Finesse: violinist Renaud Capuçon
You wish for a cadenza.
You wish for your tune to stand out, you wish to reach out to people, reach out to the collective -- the people.
Have you ever been to a rock concert and heard the guitarist or drummer do a solo? A cadenza is kind of like that, except it’s part of the classical-music tradition. Cadenzas are for virtuosos: extremely talented, expert players of their instruments. [source]You are a player, an instrumentalist -- and a champion at that. You want to tell people about the best of your self. That brilliant personal passage of your life, your talents or your story, that awesomeness is a cadenza.
It's the same in classical music. A brilliant musician - singer, pianist, flutist - plays or sings a passage, mostly alone, while the rest of the orchestra waits. This passage is the cadenza.

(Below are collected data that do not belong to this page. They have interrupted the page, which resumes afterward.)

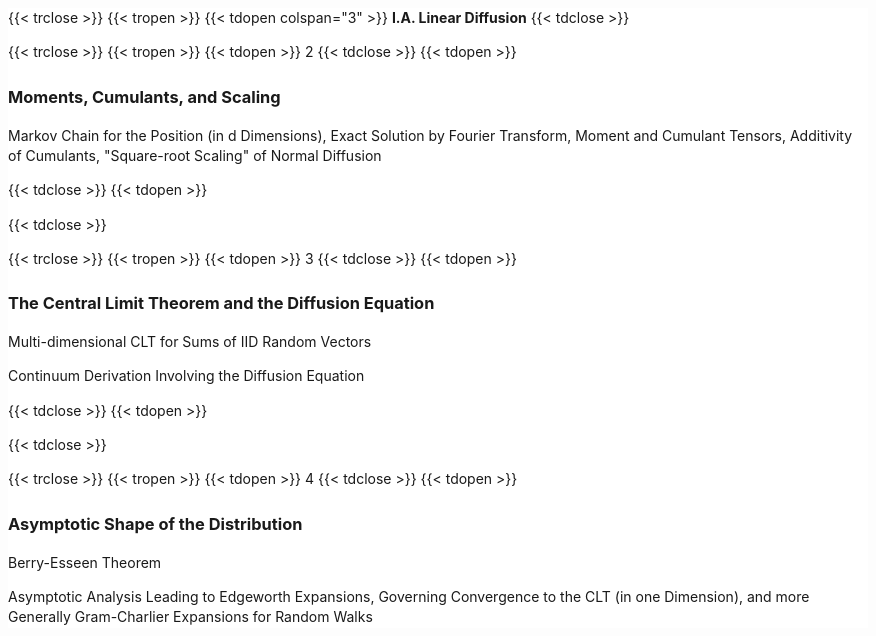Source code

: {{< trclose >}}
{{< tropen >}}
{{< tdopen colspan="3" >}}
**I.A. Linear Diffusion**
{{< tdclose >}}

{{< trclose >}}
{{< tropen >}}
{{< tdopen >}}
2
{{< tdclose >}}
{{< tdopen >}}


### Moments, Cumulants, and Scaling

Markov Chain for the Position (in d Dimensions), Exact Solution by Fourier Transform, Moment and Cumulant Tensors, Additivity of Cumulants, "Square-root Scaling" of Normal Diffusion


{{< tdclose >}}
{{< tdopen >}}

{{< tdclose >}}

{{< trclose >}}
{{< tropen >}}
{{< tdopen >}}
3
{{< tdclose >}}
{{< tdopen >}}


### The Central Limit Theorem and the Diffusion Equation

Multi-dimensional CLT for Sums of IID Random Vectors

Continuum Derivation Involving the Diffusion Equation


{{< tdclose >}}
{{< tdopen >}}

{{< tdclose >}}

{{< trclose >}}
{{< tropen >}}
{{< tdopen >}}
4
{{< tdclose >}}
{{< tdopen >}}


### Asymptotic Shape of the Distribution

Berry-Esseen Theorem

Asymptotic Analysis Leading to Edgeworth Expansions, Governing Convergence to the CLT (in one Dimension), and more Generally Gram-Charlier Expansions for Random Walks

Johann Georg Pisendel's delightful 'violin concerto in d major' has the cadenza (accompanied lightly by other instruments) at 0:35 mark till the 2:00 mark and then the orchestra joins in the festivities. And festive this music is. How I wish you and I could discuss over tea and evening bonfire, the marvellous counterpoint that defines this music. Another time, surely!
Despite having friends around, so much activity, you sometimes wish to shine alone, like that guitar solo in a rock concert. You wish for your life to be like a cadenza. I introduce the cadenza in simple words.